### PROBLEM TO SOLVE
In the text on Mac OS X user groups, copy word for word the passage starting with "The command dscacheutil" and going on through "password in sudo.".

### EXTRACT PROVIDED
══════════

Apple - May I have a list of "System" group names, and their respective gid(s)?

The command dscacheutil -q group will output all groups with their name, ID numbers, and list of members. Be warned, when I say it will output all the groups, I mean all the groups, including built-in system ones mortals were never meant to see. I'm just saying, don't freak out there are so many groups for a single-user system.

root as the superuser is in a group by itself and also implicitly a member of every other group. Any user account can be a member of multiple groups. On my system the only member of staff is root; admins are all in the admin group. wheel is another group name you'll frequently see for some system files; it's a popular group name on Linux systems to assign to files so that admins can edit them without using their password in sudo.

It should also be noted that Mac OS X supports access control lists that provide more granular control over file permissions than traditional Unix permissions; IIRC the + in the file permissions list indicates there are such extended permissions associated with the file.

══════════

### RECORDS

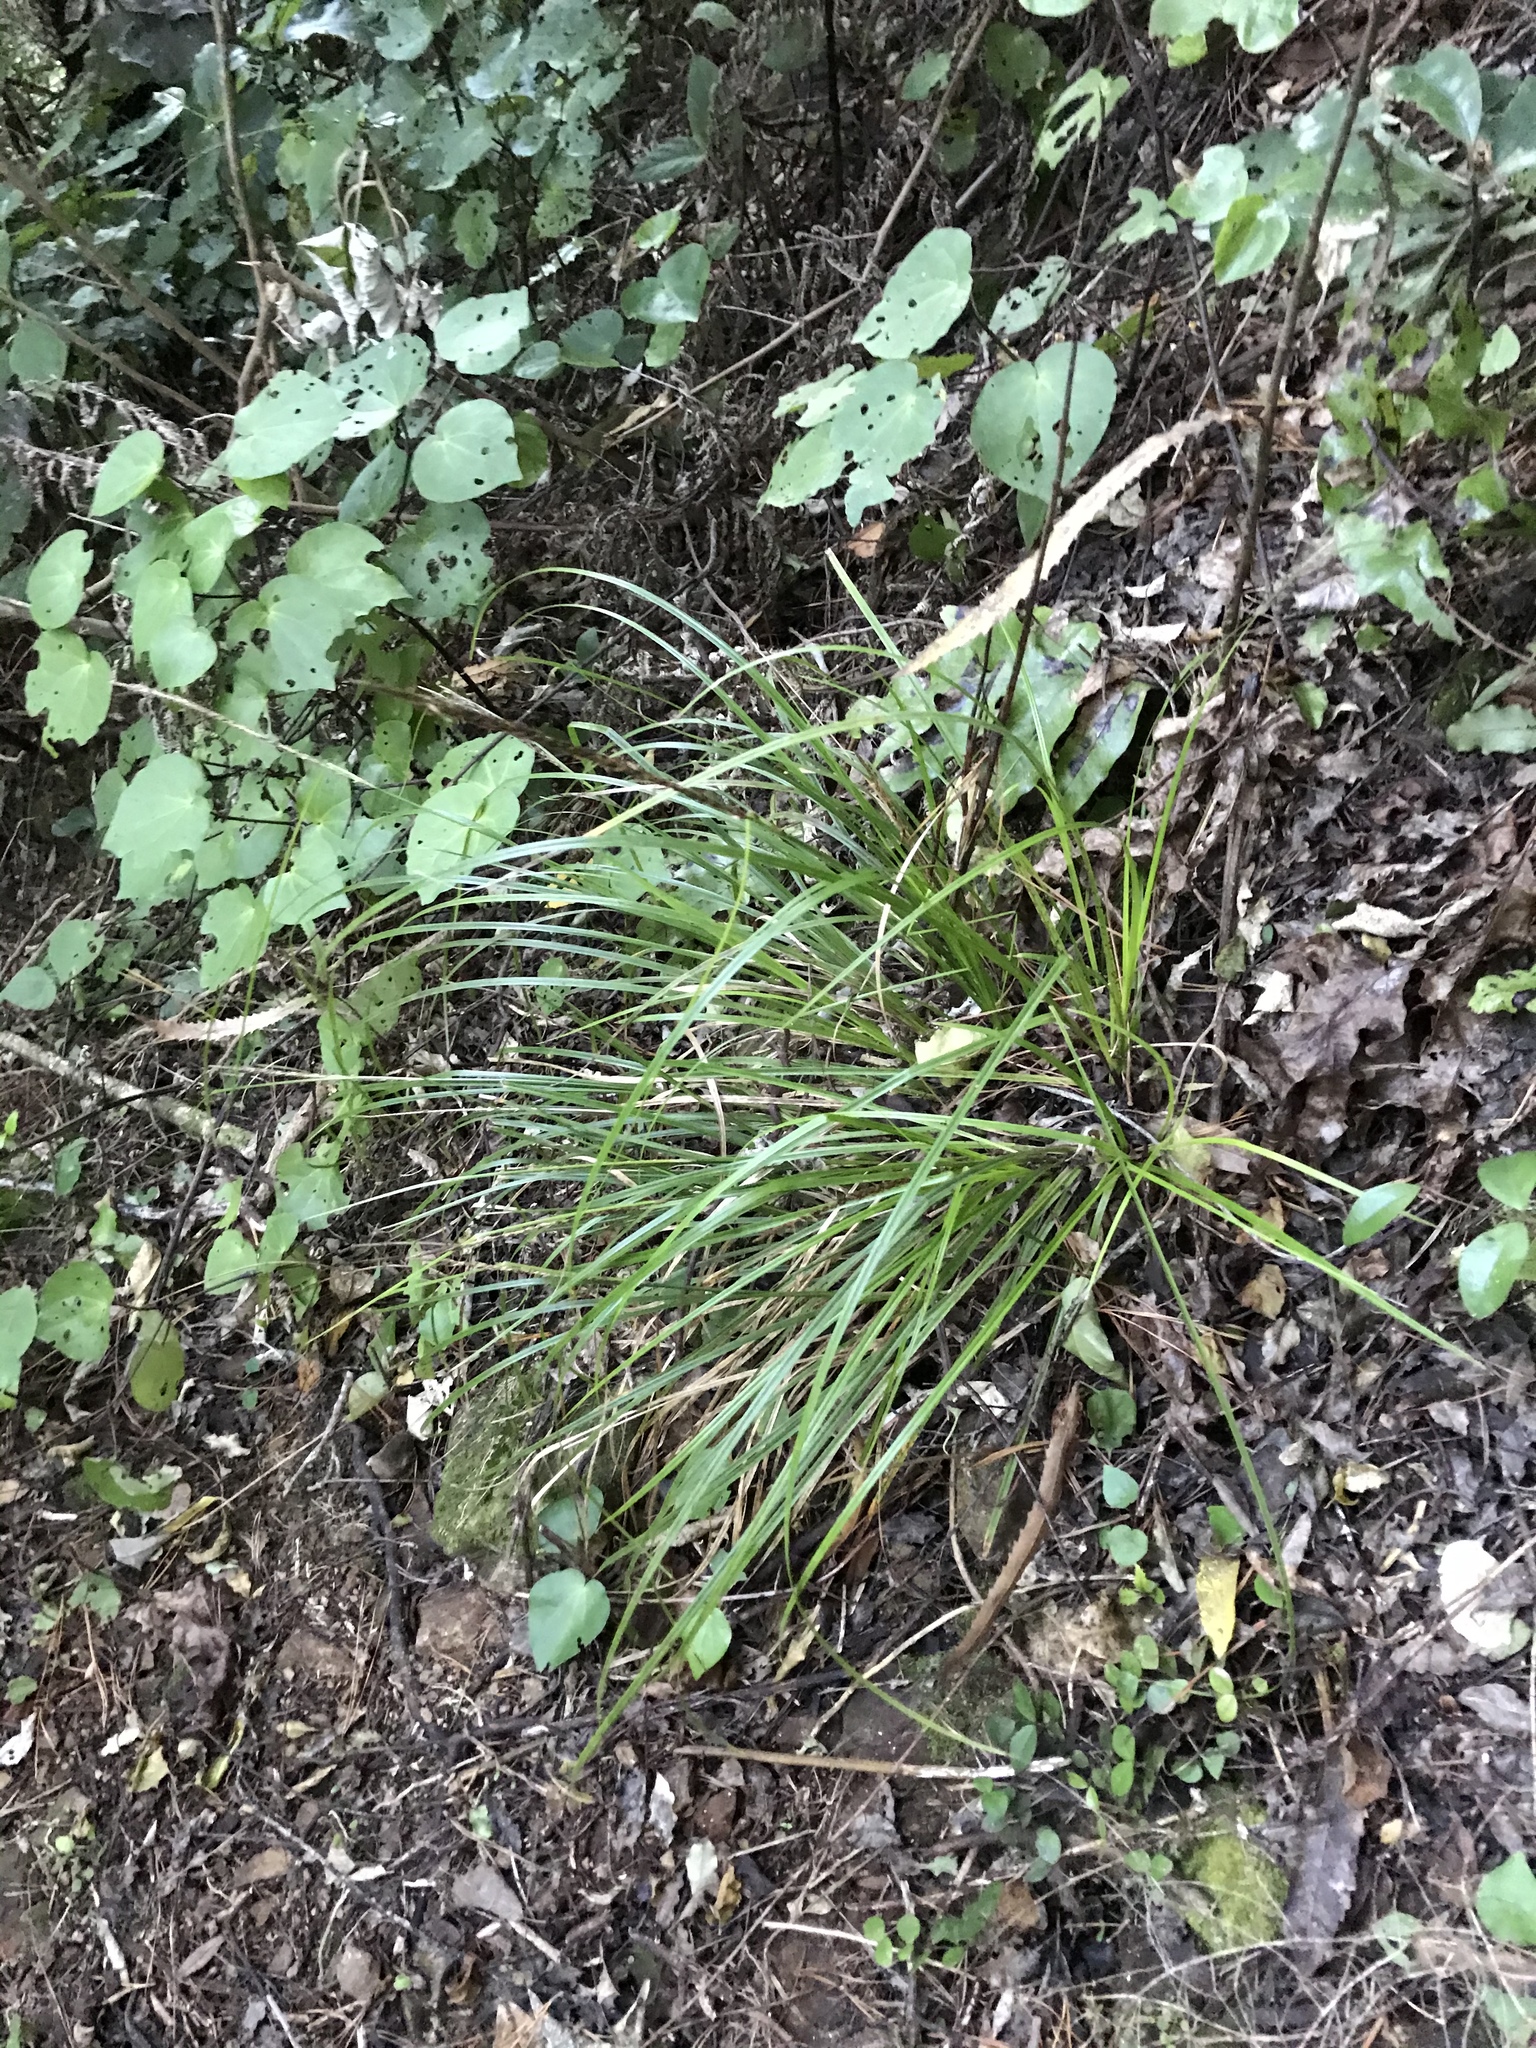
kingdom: Plantae
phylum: Tracheophyta
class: Liliopsida
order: Poales
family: Cyperaceae
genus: Carex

══════════

### EXERCISE RESPONSE
The command dscacheutil -q group will output all groups with their name, ID numbers, and list of members. Be warned, when I say it will output all the groups, I mean all the groups, including built-in system ones mortals were never meant to see. I'm just saying, don't freak out there are so many groups for a single-user system.

root as the superuser is in a group by itself and also implicitly a member of every other group. Any user account can be a member of multiple groups. On my system the only member of staff is root; admins are all in the admin group. wheel is another group name you'll frequently see for some system files; it's a popular group name on Linux systems to assign to files so that admins can edit them without using their password in sudo.